The New Jersey bill (A3715) would require full pay plus benefits for former employees whenever a noncompete or other restrictive covenant is in effect.
Ripe for Expansion
While rare, the concept could be ripe for expansion through state mandates, more companies voluntarily including it in their employment contracts, or a combination of the two, Connolly said.
That’s because policymakers and courts are scrutinizing the use of noncompetes more closely, and the tight labor market is forcing employers to consider more employee-friendly policies to help attract talent, she said.
“It’s very expensive, but it serves a judicial and legislative purpose in that it forces employers to be more discerning about the people that they ask to sign noncompete agreements,” Connolly said.
Although often used in the US to refer to noncompetes, the term “garden leave” originated with a different kind of post-employment pay, Beck said. Employees in the UK often are contractually obligated to give a notice period before leaving their job. If the employer doesn’t want the employee on site after they’ve given notice, “the company will pay you to sit in your garden” instead, he said.
US employers frequently require workers to sign noncompetition agreements and other restrictive covenants as part of their new-hire paperwork, as a means of protecting company trade secrets, client relationships, and investment in employee training.
State lawmakers have restricted or banned the use of noncompetes specifically for low-wage or hourly workers in at least 11 states plus the District of Columbia. The income threshold for those bans ranges widely from $30,000 annually in New Hampshire to $100,000 or more in Colorado, D.C., Oregon, and Washington state. California, North Dakota, and Oklahoma ban noncompetes outright.
The issue also has caught the attention of federal policymakers, with President Joe Biden calling on the Federal Trade Commission to restrict or ban noncompetes and bipartisan legislation pending in Congress that would limit employers’ ability to use them with low-wage workers.
Negotiating Details in New Jersey
New Jersey’s proposal includes similar language as other states that have banned noncompetes for low-wage workers. But it goes further in several ways—including the garden leave requirement and the limits on other types of restrictive covenants, such as no-poach agreements in which businesses agree not to hire each other’s employees and non-solicitation agreements in which workers agree not to recruit away their employer’s customers or other workers soon after leaving the company.
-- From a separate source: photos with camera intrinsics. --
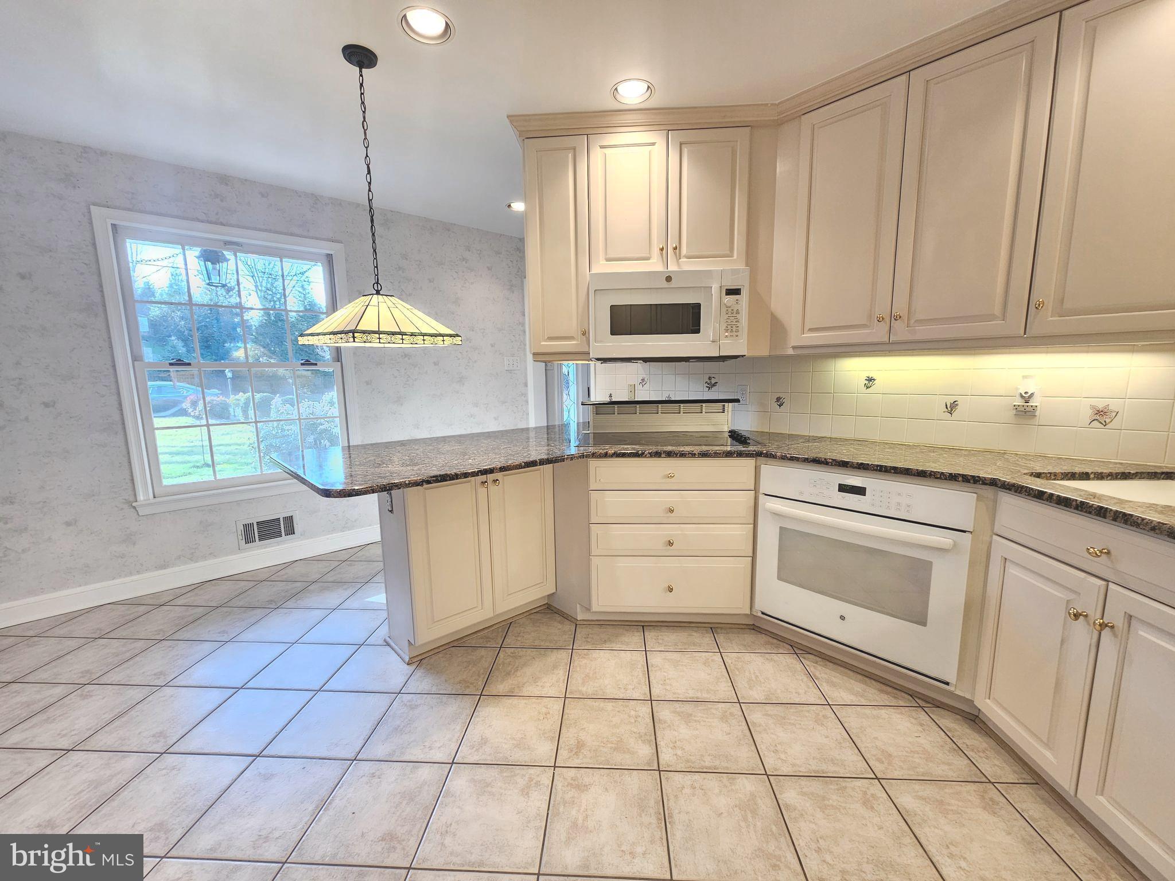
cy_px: 440
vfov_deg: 89.9
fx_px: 441
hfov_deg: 106.2
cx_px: 588
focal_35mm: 13
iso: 125
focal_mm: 2.2
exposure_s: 1/60
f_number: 2.2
It also would cap the length of any restrictive covenant at 12 months following the end of employment.
As introduced, the bill would require garden leave for former employees whenever a noncompete is in effect, even if they left the company voluntarily and took another job. That notion drew sharp criticism from business advocates at a May hearing where the state Assembly’s labor committee approved the bill.
“Large employers who can’t fund that entitlement for high-income employees and still provide them with competitive comp will seek other states for those positions to remain competitive in a national labor market,” Anthony Anastasio, president of the New Jersey Civil Justice Institute, told the committee in May. “There’s no good reason to provide a windfall to high-income employees who resign and immediately find new work that’s not covered by a restrictive covenant. That makes no sense.”
The bill could undergo revisions before it gets an Assembly floor vote, as the bill sponsor acknowledged he’s still listening to the opposition from business owners and talking through the details. It awaits at least one more committee hearing before it’s ready for a floor vote.
“There are a lot of concerns, which I understand,” said New Jersey Assemblyman Paul D. Moriarty (D), a sponsor of the bill.
“I would like to give some power back to employees who are often unfairly restricted,” he said. “Why should a company be able to stop someone from working or force them to move to gain employment in their field?”